I meant re-deploying oncall helm chart (i have redis, mariadb, rabbitmq, celery and engine enabled for deployment). Also i think that it's better to delete PVC's (you should do it manually, as it's stated in docs), because sometimes plugin init fails

Thanks, reinstalling works.

But now all my integrations and settings are wiped out. As I don't know which DB table is safe to backup and restore.

th30nlyw4y commented 2 years ago

Thanks, reinstalling works.

But now all my integrations and settings are wiped out. As I don't know which DB table is safe to backup and restore.

Yep, that's quite inconvenient. Hope this behavior would be fixed soon

juris commented 1 year ago

Got the same issue with Grafana 9.2.6, Oncall 1.1.5 and Helm 1.0.12. After couple of days Oncall setup becomes useless. Removing OnCall API key from https://grafana/org/apikeys helps till the next page reload.

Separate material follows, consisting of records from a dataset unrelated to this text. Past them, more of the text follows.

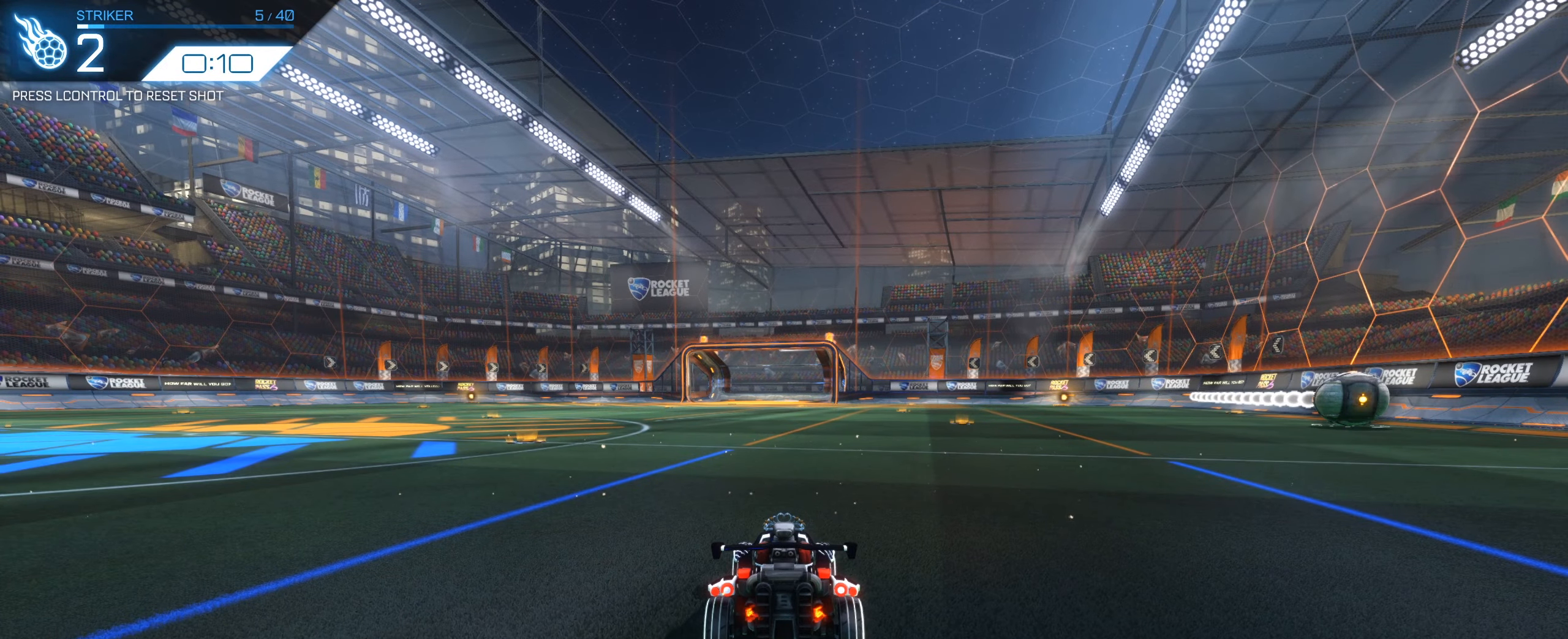
{"keys": ["w"], "mouse": [], "events": [[366, "w", "down"]]}
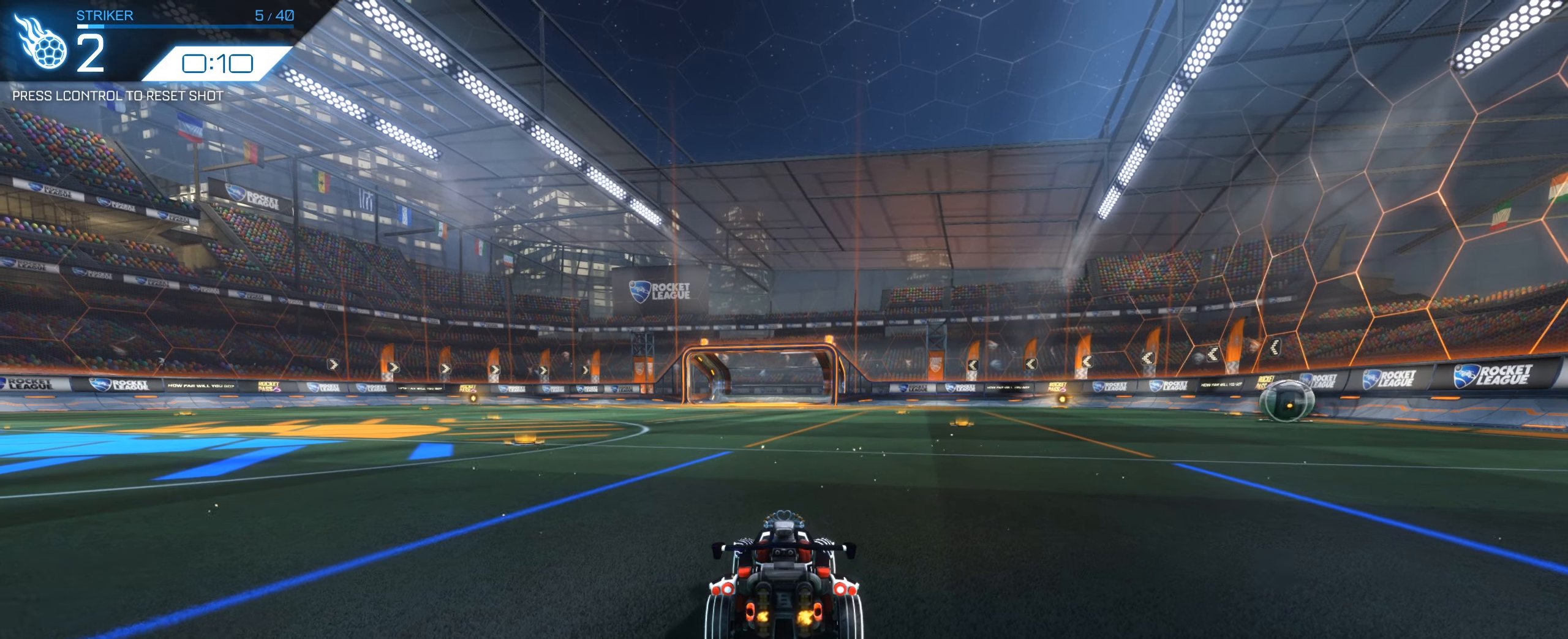
{"keys": ["a", "e"], "mouse": ["left"], "events": [[100, "mouse_left", "down"], [150, "a", "down"], [200, "w", "up"], [250, "d", "down"], [250, "e", "down"], [433, "d", "up"]]}
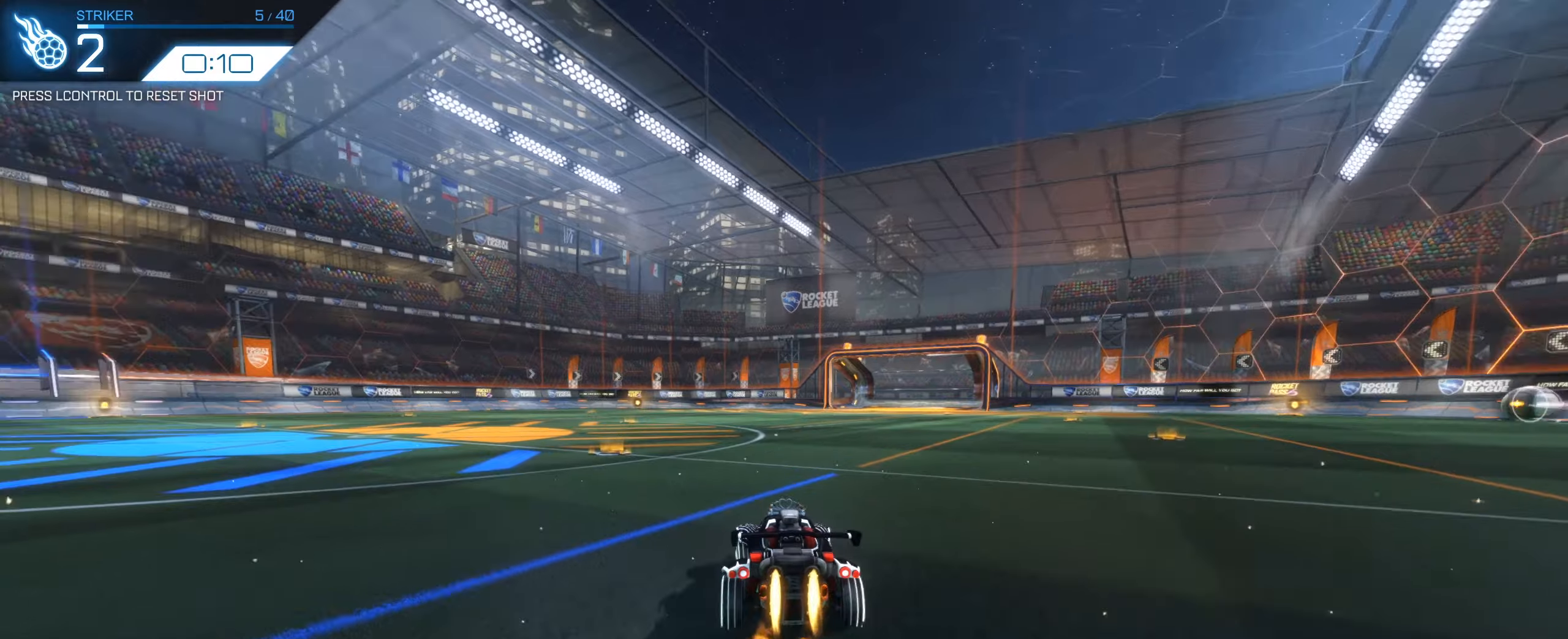
{"keys": [], "mouse": [], "events": [[67, "mouse_right", "down"], [67, "space", "down"], [117, "mouse_left", "up"], [167, "mouse_left", "down"], [217, "mouse_left", "up"], [267, "mouse_right", "up"], [383, "s", "down"], [400, "e", "up"], [400, "space", "up"], [450, "s", "up"], [500, "a", "up"]]}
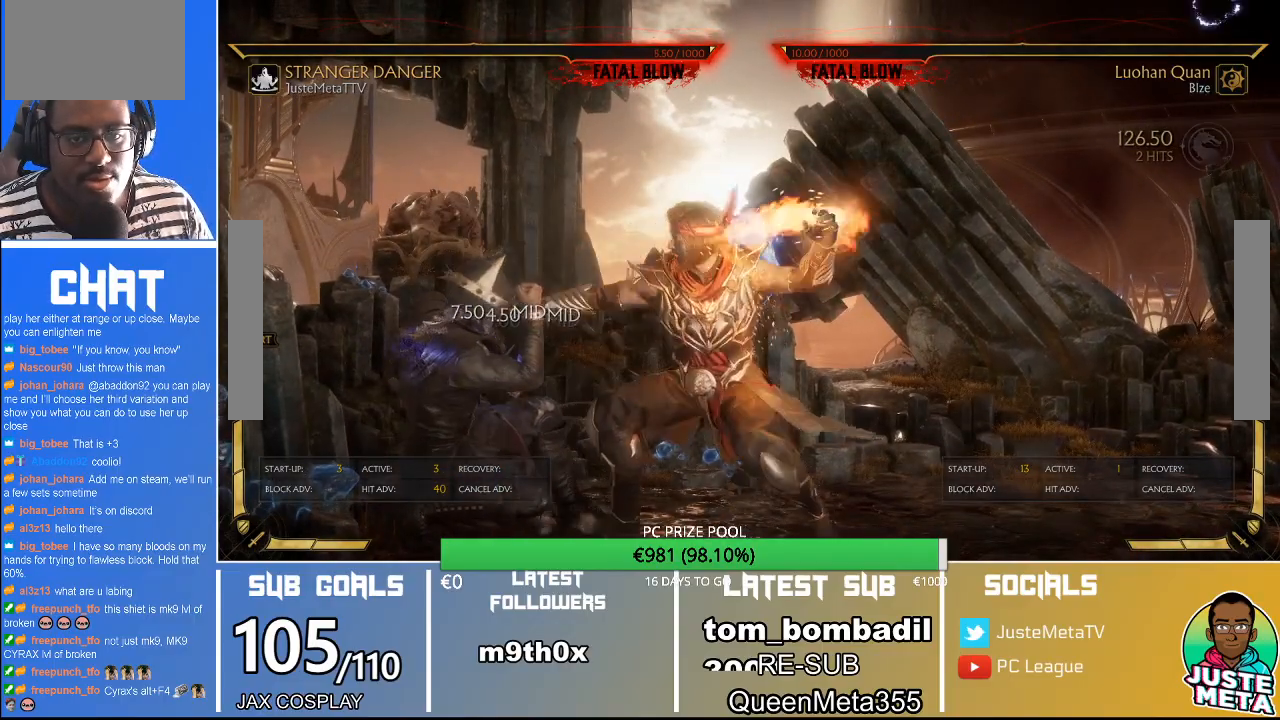
Gameplay with a controller (arcade stick); each line is a JSON object with the inputs held at the frame after it (dt_ms = milliseconds from this image to that frame). "events" lists button and stick changes between this image and that frame as [ms after this image, input, new state], when the widget could be followed in between. Not read: L3 R3.
{"dt_ms": 500, "buttons": [], "left_stick": "center"}
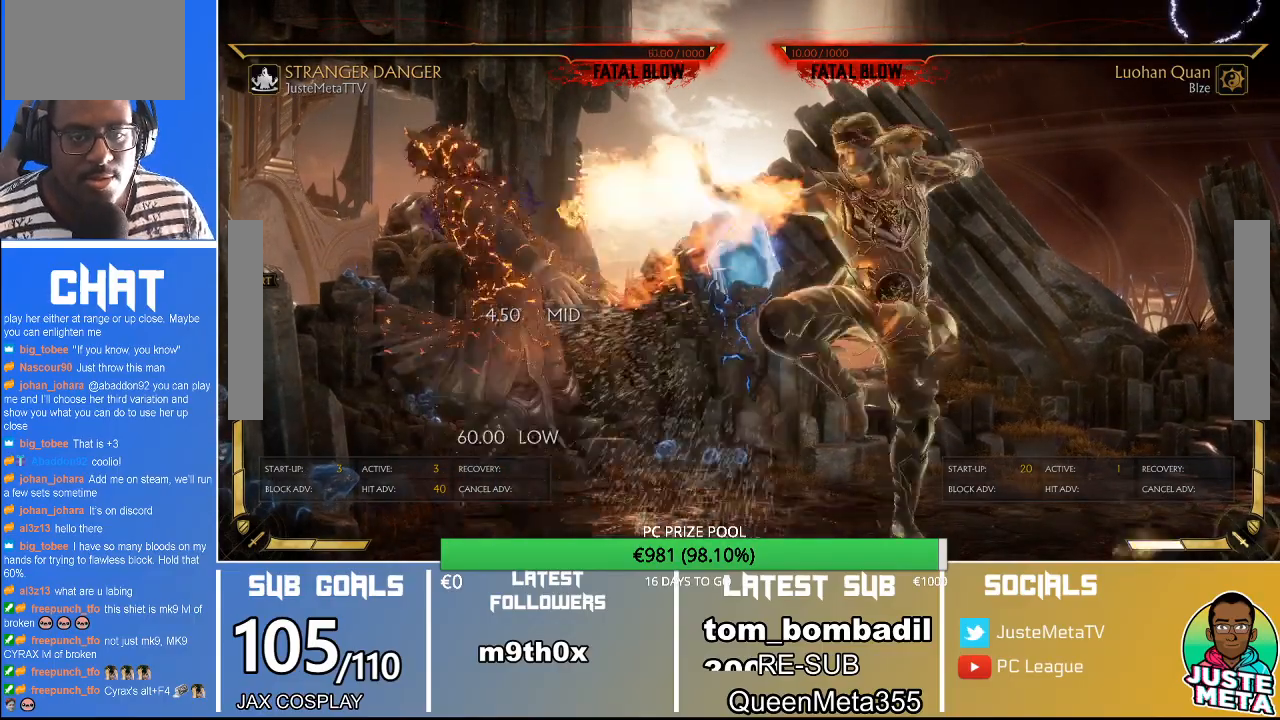
{"dt_ms": 500, "buttons": ["R2"], "left_stick": "down", "events": [[33, "R2", "down"], [200, "left_stick", "down"]]}
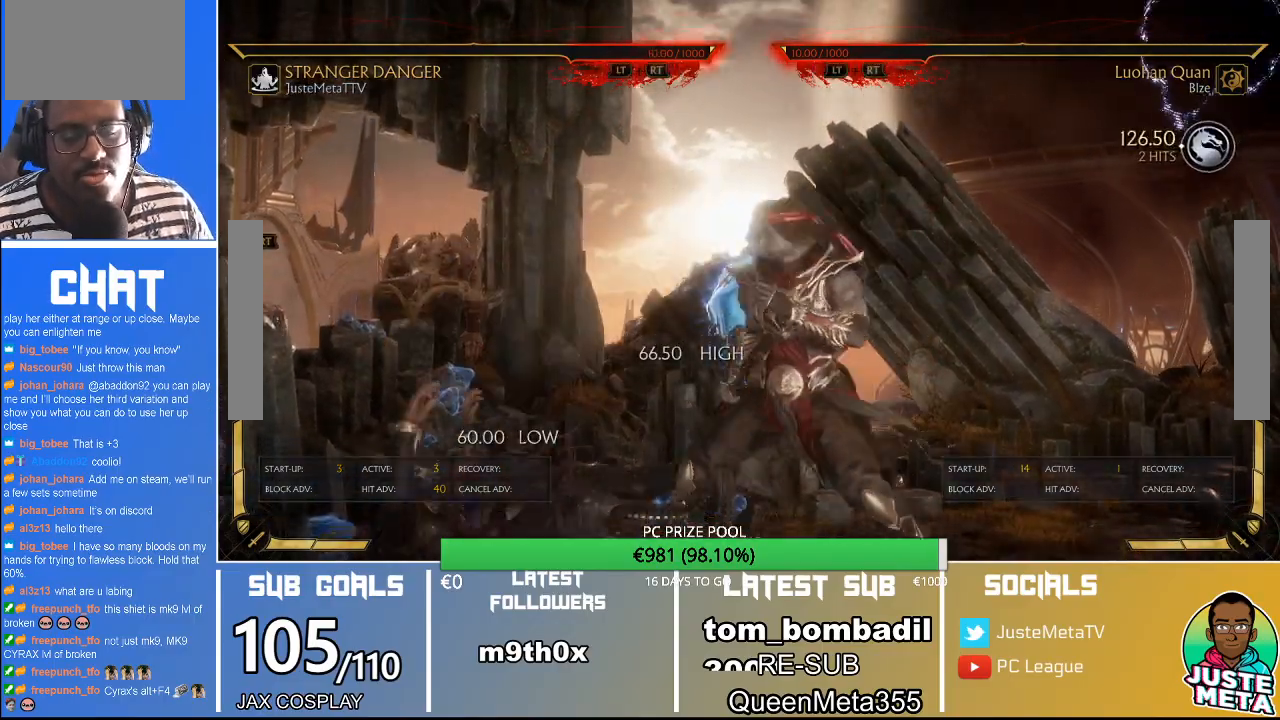
{"dt_ms": 500, "buttons": ["R2"], "left_stick": "down", "events": []}
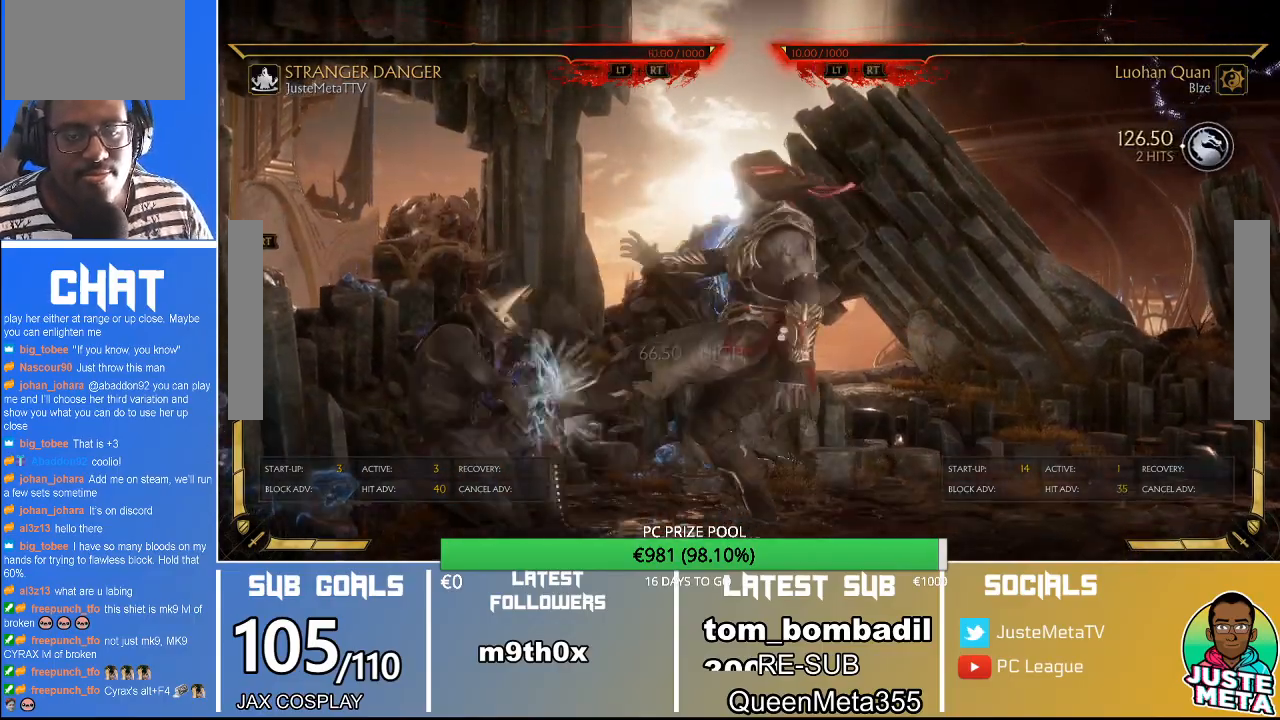
{"dt_ms": 500, "buttons": ["R2"], "left_stick": "down", "events": []}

duclm2609 commented 1 year ago

I have the same issue as @juris

PCbIX commented 1 year ago

I have the same issue. Helm deployment, only postgresql is external. Grafana 9.3.2 ; OnCall 1.1.14 ; Ingress disabled (HAProxy) After some time plugin just lost their API key: In grafana logs I've found: logger=context t=2023-01-12T13:21:53.551966373Z level=error msg="invalid API key" error="invalid API key" traceID= logger=data-proxy-log userId=2 orgId=1 uname=user path=/api/plugin-proxy/grafana-oncall-app/api/internal/v1/alertgroups/stats/ remote_addr=ip referer="https://fqdn/a/grafana-oncall-app/?page=incidents&status=0&status=1" t=2023-01-12T11:47:13.60359748Z level=error msg="Proxy request failed" err="dial tcp ip:8080: connect: connection refused" Plugin configuration page say cannot communicate with oncall-engine but don't provide button to reset configuration. Sometimes just opening general page of on call starts api key exchange as people wrote above, sometimes only redeploy helps to me.

ifeneg commented 1 year ago

I have the same issue as @juris

Milamary commented 1 year ago

Have the same issue as @PCbIX:

Each time I leave Grafana Oncall page the Grafana API Token is supposed to be recreated, but it's not recreating and I'm loosing the connection to Grafana Oncall plugin with a message: 'There was an issue while synchronizing data required for the plugin. Verify your OnCall backend setup (ie. that Celery workers are launched and properly configured)'

First time the workaround to reopen a general page of Grafana Oncall to start api key exchange went through: the notification of the API token creation popped up and I could access Grafana Oncall. The second time it didn't work and I'm stuck on 'Initializing plugin' step with a message: 'There was an issue while synchronizing data required for the plugin. Verify your OnCall backend setup (ie. that Celery workers are launched and properly configured)'.

mderynck commented 1 month ago

Recently we made some changes to the way Grafana OnCall is initialized. Use 1.9.22, there were quite a few changes along the way from 1.9.0-1.9.22 to get things working.